5. Evidence of the link between Australia and Africa
The Kaapvaal Craton is situated on the Eastern border of the mountain ranges. The Kaapvaal Craton is the oldest piece of the Earth’s crust that was formed during the Archean period. It contains evidence of the earliest photosynthesis processes, which provide a direct link that acts as evidence to prove that Africa and Australia were a single mass before the disintegration of the continents.
6. The discovery of gold
Before it was insinuated that the mountains could have the proof of life, there was a discovery that was made in 1884 to prove the presence of gold in the mountain ranges. This discovery was made by two brothers; Fred Barber and Henry. The two were settlers in the region, and their discovery attracted the attention of most people who thought it could be wise to exploit the precious stone.
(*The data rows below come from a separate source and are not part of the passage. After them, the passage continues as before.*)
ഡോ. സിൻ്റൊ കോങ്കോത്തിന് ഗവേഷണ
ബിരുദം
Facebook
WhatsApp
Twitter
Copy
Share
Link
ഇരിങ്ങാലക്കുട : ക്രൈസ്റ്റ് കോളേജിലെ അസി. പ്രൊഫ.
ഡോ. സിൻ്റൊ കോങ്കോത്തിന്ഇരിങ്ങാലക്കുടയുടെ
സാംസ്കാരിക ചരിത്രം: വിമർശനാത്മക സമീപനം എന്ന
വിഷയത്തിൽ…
Their focus on the exploitation of the stone led the growing population there, and as a result, it birthed the town of Barbeton, which is now purely associated with gold mining.
7. George Barber
The mountain ranges and the town of Barberton were named after George Barber, who was the man who started the gold rush in the town after the discovery of gold deposits.
8. The Komati river
The name of this river has been coined from the name of the type of rocks that are dominant in the mountain ranges. Komatiites are the predominant ultramafic volcanic rocks in the area.
Five ways in which the Barberton Makhonjwa mountains benefit from receiving a world heritage status
The mountain ranges were inscribed as the 10th South African World Heritage Site on the 2nd of July 2018. It is also Mpumalanga’s first heritage site. The hilly ranges joined the list alongside France, China, and Mexico. The declaration comes after the geological scene had been in the tentative list for more than ten years. Benefits of the declaration include:
1. Global market boost for the tourism sector
The declaration on the Makhonjwa mountains as a World Heritage Site has increased the focus on the spectacular location, making it a lucrative tourists destination. The traffic that the site has created will eventually boost the country’s tourism and the global tourism sector.
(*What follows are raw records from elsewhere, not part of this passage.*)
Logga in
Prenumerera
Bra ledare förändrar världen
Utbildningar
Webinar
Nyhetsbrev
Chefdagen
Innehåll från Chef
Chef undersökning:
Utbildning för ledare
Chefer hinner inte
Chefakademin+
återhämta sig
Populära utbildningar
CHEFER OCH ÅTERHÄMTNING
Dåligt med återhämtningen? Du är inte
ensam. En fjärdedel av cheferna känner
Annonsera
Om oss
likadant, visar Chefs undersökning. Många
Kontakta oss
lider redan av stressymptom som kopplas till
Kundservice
2. Raised market value of Barberton South Africa
Tourism activities in the area will improve the economy of the location and that of the country as a whole.
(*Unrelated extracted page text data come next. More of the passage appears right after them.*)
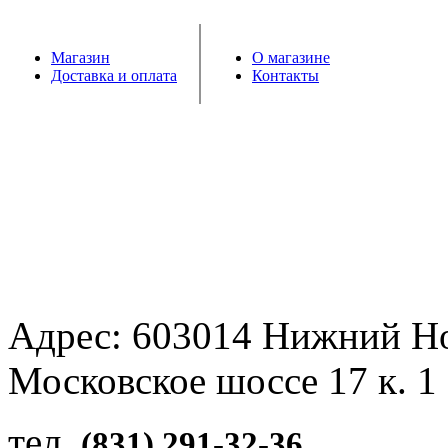
Магазин
О магазине
Доставка и оплата
Контакты
Адрес: 603014 Нижний Н
Московское шоссе 17 к. 1
тел.
(831) 291-32-36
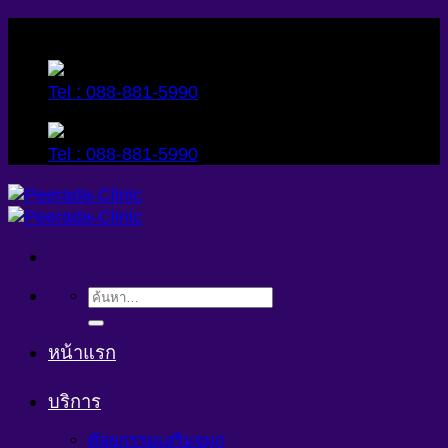
Skip
to
content
Tel : 088-881-5990
Tel : 088-881-5990
ค้นหา:
หน้าแรก
บริการ
ศัลยกรรมเสริมจมูก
3. Sustainable employment opportunities
The increased traffic in the number of tourists visiting the site has created more opportunities for employment in the region. The employment opportunities have helped curb the amount of unemployment rates in the country.
4. Increased tourism
The recognition of the Makhonjwa mountains as a World Heritage Site has made the area exposed to the rest of the world, making it a lucrative point of focus for tourists in the country. This has led to an increase in the number of tourists that the country has received ever since it was inscribed.
5. Improved infrastructure
The increased traffic in the number of tourists visiting the location ever since the mountains were declared a World Heritage site has generally contributed to the general improvement of infrastructure of the neighbouring location.